Concentration–time profiles observed in 0.1, 1, 5, and 10 mM KCl solution before, during, and after the activation of the actuator prepared with and without CNTs. The gray area in the plot represents the activation of the actuator (−0.4 V with respect to the OCP for 120s), and the arrows indicate activation of the pump to regenerate the baseline. Inset: magnification for the 0.1 mM KCl solution.

Finally, different types of CNTs were investigated as part of the actuator design, namely, COOH–CNTs, ODA-CNTs (octadodecylammonium-CNTs), and the unmodified CNTs (details are provided in the Supporting Information). Figure presents the corresponding K+ concentration profiles. A larger uptake was observed in this order: ODA-CNTs < COOH–CNTs < CNTs (with corresponding changes from 1 mM KCl to 0.45, 0.1, and 0.02 mM, respectively). Additionally, impedance spectroscopy on the different types of CNTs (Figure S12) revealed a larger capacitance in the following order: COOH–CNTs < CNTs < ODA-CNTs (71, 2000, and 10000 μF/cm2, respectively), which is consistent with the literature,[13,14] and suggests that other factors in addition to the capacitance itself can explain the uptake efficiency of the different CNTs.

Figure 4

Concentration–time profiles for potassium in 1 mM KCl solution before, during, and after the activation of the actuator prepared with COOH–CNTs, ODA-CNTs, and unmodified CNTs. The sensor is a potentiometric one. The gray area in the plot represents the activation of the actuator (−0.4 V respect to the OCP for 120 s), and the arrows indicate when the peristaltic pump was turned on to regenerate the baseline.

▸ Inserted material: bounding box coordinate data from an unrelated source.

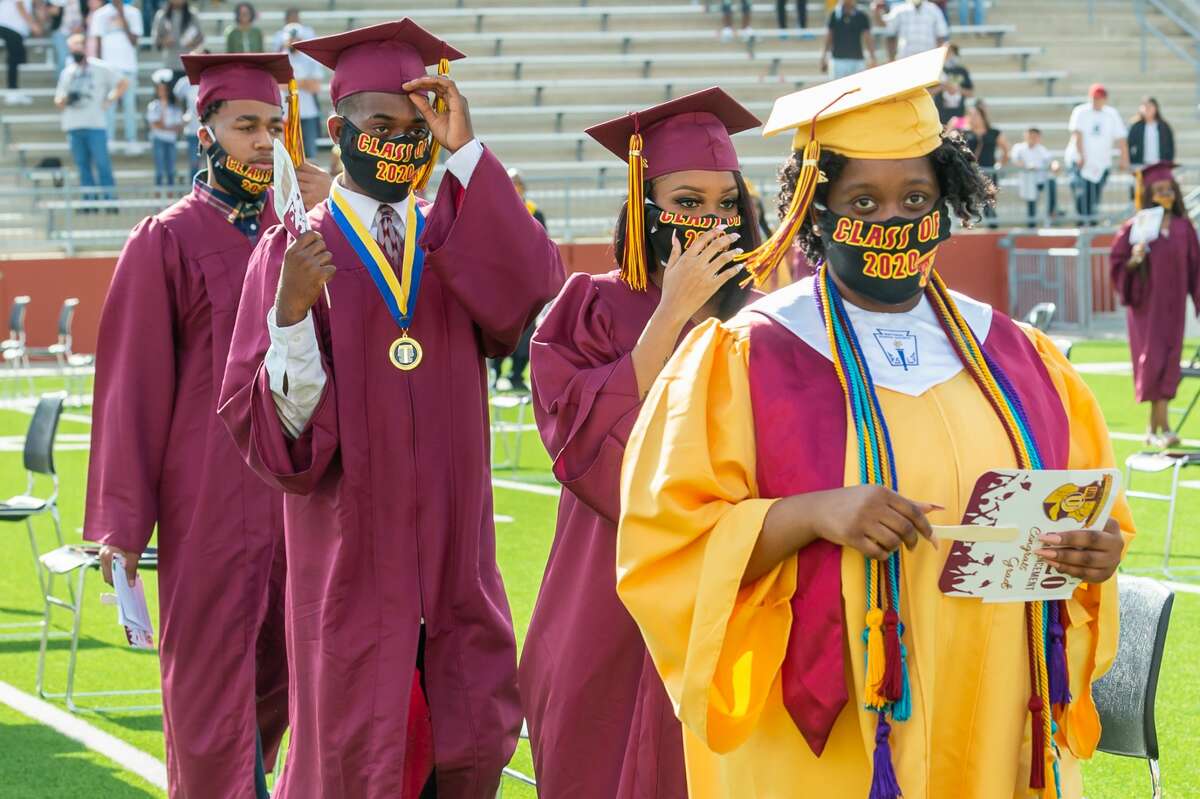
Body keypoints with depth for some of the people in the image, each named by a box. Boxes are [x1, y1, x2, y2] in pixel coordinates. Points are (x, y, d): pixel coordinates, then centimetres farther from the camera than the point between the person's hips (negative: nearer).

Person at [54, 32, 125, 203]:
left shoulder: (100, 68, 5)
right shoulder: (67, 73, 17)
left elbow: (124, 83, 6)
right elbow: (58, 103, 16)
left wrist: (110, 101, -2)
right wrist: (67, 99, -7)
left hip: (95, 124, -4)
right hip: (73, 126, 4)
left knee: (102, 163, -9)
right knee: (83, 166, 3)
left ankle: (108, 198, -8)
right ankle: (89, 199, 5)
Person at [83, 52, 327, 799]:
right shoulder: (167, 242, -4)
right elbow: (130, 386, -5)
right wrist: (121, 523, -7)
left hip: (296, 496, 5)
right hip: (209, 504, -5)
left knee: (280, 679, 11)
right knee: (212, 684, 0)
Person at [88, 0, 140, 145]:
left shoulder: (133, 13, 8)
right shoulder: (100, 14, 7)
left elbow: (134, 40, -1)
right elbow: (96, 42, 7)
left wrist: (123, 17, -5)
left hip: (128, 66, 0)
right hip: (108, 66, 0)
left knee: (130, 105, -2)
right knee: (109, 106, -2)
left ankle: (131, 140, 1)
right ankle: (109, 141, 1)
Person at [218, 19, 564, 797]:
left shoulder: (456, 236, 8)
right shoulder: (295, 250, -3)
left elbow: (529, 289, -15)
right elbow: (263, 420, -9)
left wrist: (466, 152, -17)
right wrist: (291, 314, -27)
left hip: (453, 550, 3)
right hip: (353, 550, -3)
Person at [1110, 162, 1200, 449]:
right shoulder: (1135, 229, -4)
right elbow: (1118, 266, -2)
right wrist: (1134, 261, -22)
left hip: (1173, 306, 3)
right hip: (1145, 305, -3)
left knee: (1169, 363, 2)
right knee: (1152, 361, -6)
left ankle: (1154, 427, 10)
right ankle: (1163, 427, -3)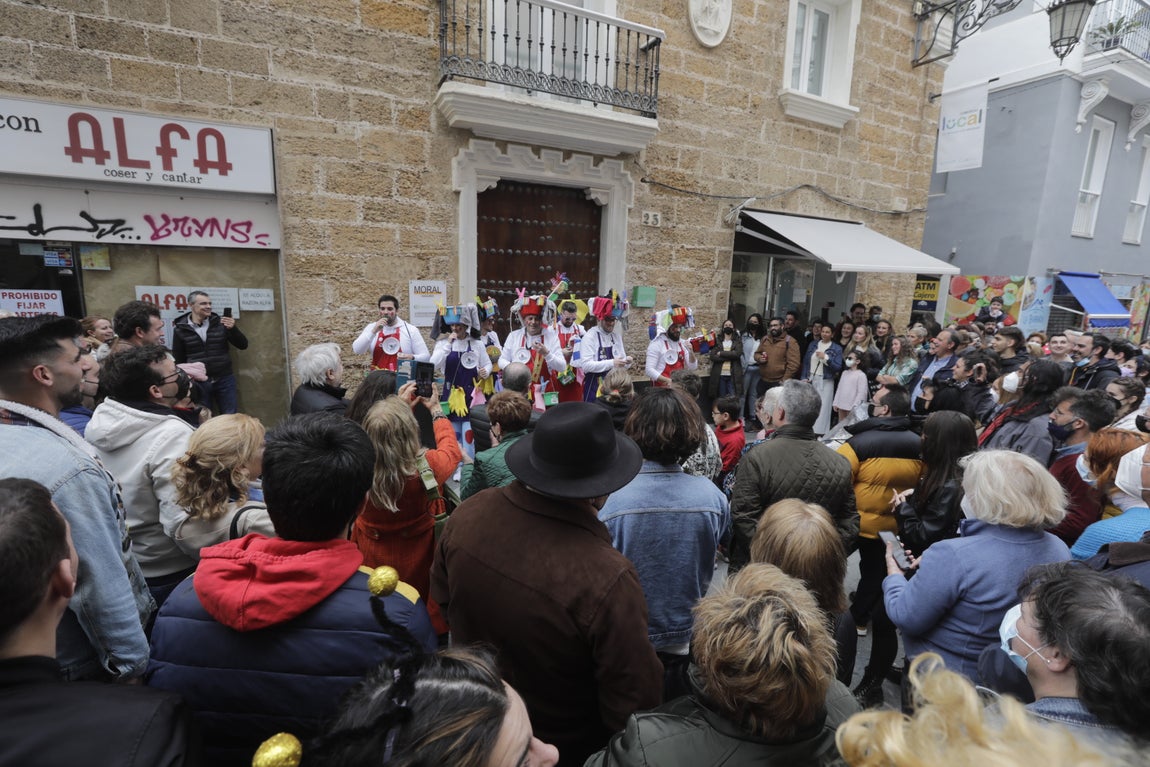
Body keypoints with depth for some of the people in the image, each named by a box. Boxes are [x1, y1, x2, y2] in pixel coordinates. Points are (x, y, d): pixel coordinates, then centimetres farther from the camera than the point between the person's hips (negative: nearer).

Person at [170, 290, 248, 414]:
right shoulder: (180, 329, 0)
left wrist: (233, 328, -17)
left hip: (224, 380, 1)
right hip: (198, 383, -1)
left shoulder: (220, 323, 2)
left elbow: (243, 345, 0)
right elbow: (178, 360, 4)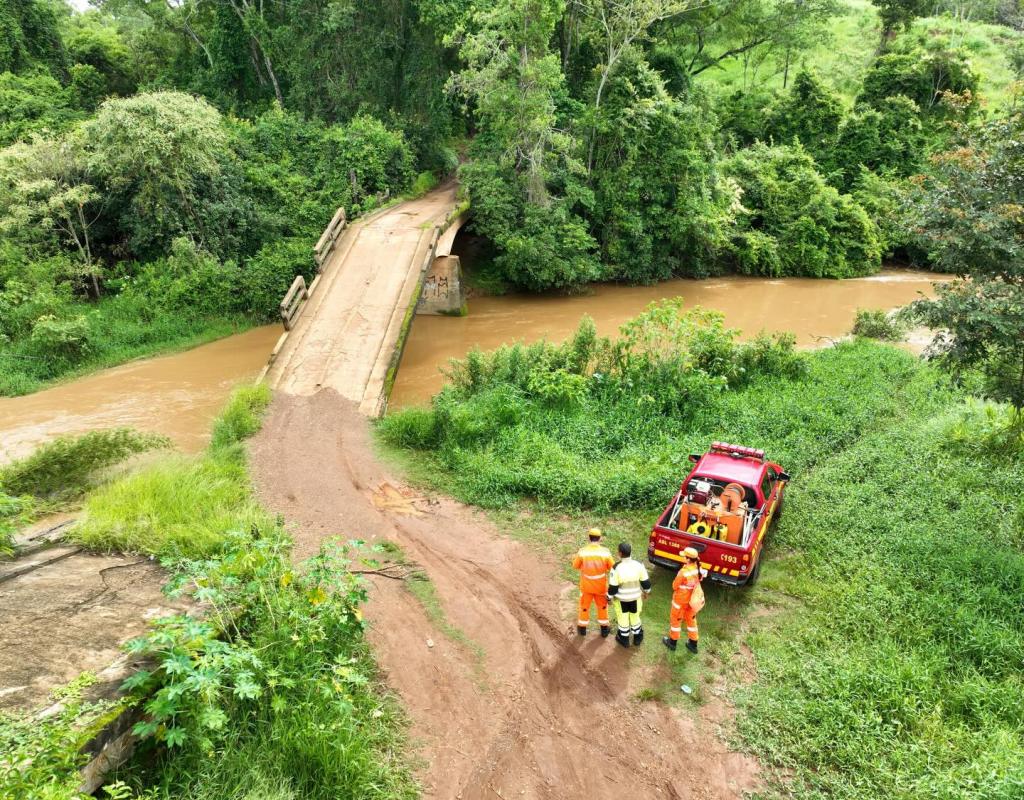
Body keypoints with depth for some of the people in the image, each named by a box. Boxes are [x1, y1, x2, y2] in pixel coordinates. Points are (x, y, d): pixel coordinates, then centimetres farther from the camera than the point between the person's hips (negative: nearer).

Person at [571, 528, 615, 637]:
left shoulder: (582, 551, -19)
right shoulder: (605, 551, -17)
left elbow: (575, 566, -5)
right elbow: (612, 567, -6)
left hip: (586, 585, 0)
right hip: (601, 585, 1)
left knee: (584, 605, 20)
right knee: (602, 605, 22)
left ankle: (582, 628, 33)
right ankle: (604, 628, 33)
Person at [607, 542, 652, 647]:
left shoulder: (616, 568, -28)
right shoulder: (639, 565, -20)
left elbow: (613, 587, -19)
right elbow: (646, 582, -8)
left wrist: (609, 597, -1)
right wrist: (646, 592, 12)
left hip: (621, 598, -2)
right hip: (635, 597, 2)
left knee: (623, 618, 20)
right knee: (635, 617, 24)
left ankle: (624, 640, 37)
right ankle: (637, 638, 42)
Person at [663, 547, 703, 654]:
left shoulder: (683, 572, -33)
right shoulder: (697, 568, -13)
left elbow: (675, 586, -18)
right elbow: (697, 581, 2)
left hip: (681, 600, -6)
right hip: (692, 599, 6)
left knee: (675, 619, 17)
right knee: (691, 620, 23)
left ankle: (672, 642, 36)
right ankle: (693, 644, 36)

We hypothesize that the order described above should be aligned with charge generation in the CNTs, together with its stabilization requirements, which could be dependent on the structural/packing differences between the CNTs. For example, steric impediments should more easily be found at the CNT–membrane interfaces when the substitution levels in the CNTs increase, while the lower degrees of sp2-hybridization would reduce the electronic conductances of the CNTs by lowering the charging capacities.[5] This is likely why the unmodified CNTs exhibited a larger K+ uptake than the COOH–CNTs. Also, pi–pi interactions leading to pi–cation–pi bonding in the CNT could be a factor to be considered. Having demonstrated an effective K+ uptake, the observed differences could be further investigated with the help of additional techniques, such as XPS.

Overall, the potential of the actuator–sensor system for selective K+ uptake and its monitoring in thin-layer samples has been demonstrated. The concept is versatile enough for key changes in the design to permit the selective uptake of any cation or anion, as long as a selective receptor is available. This uptake offers an obvious application in the removal of interferences to facilitate analytical detection in a sample, which is to be achieved by the sensor (e.g., for electrochemical or optical readout). Further characterization of the system interfaces by means of synchrotron radiation techniques may help to confirm the working mechanism proposed herein.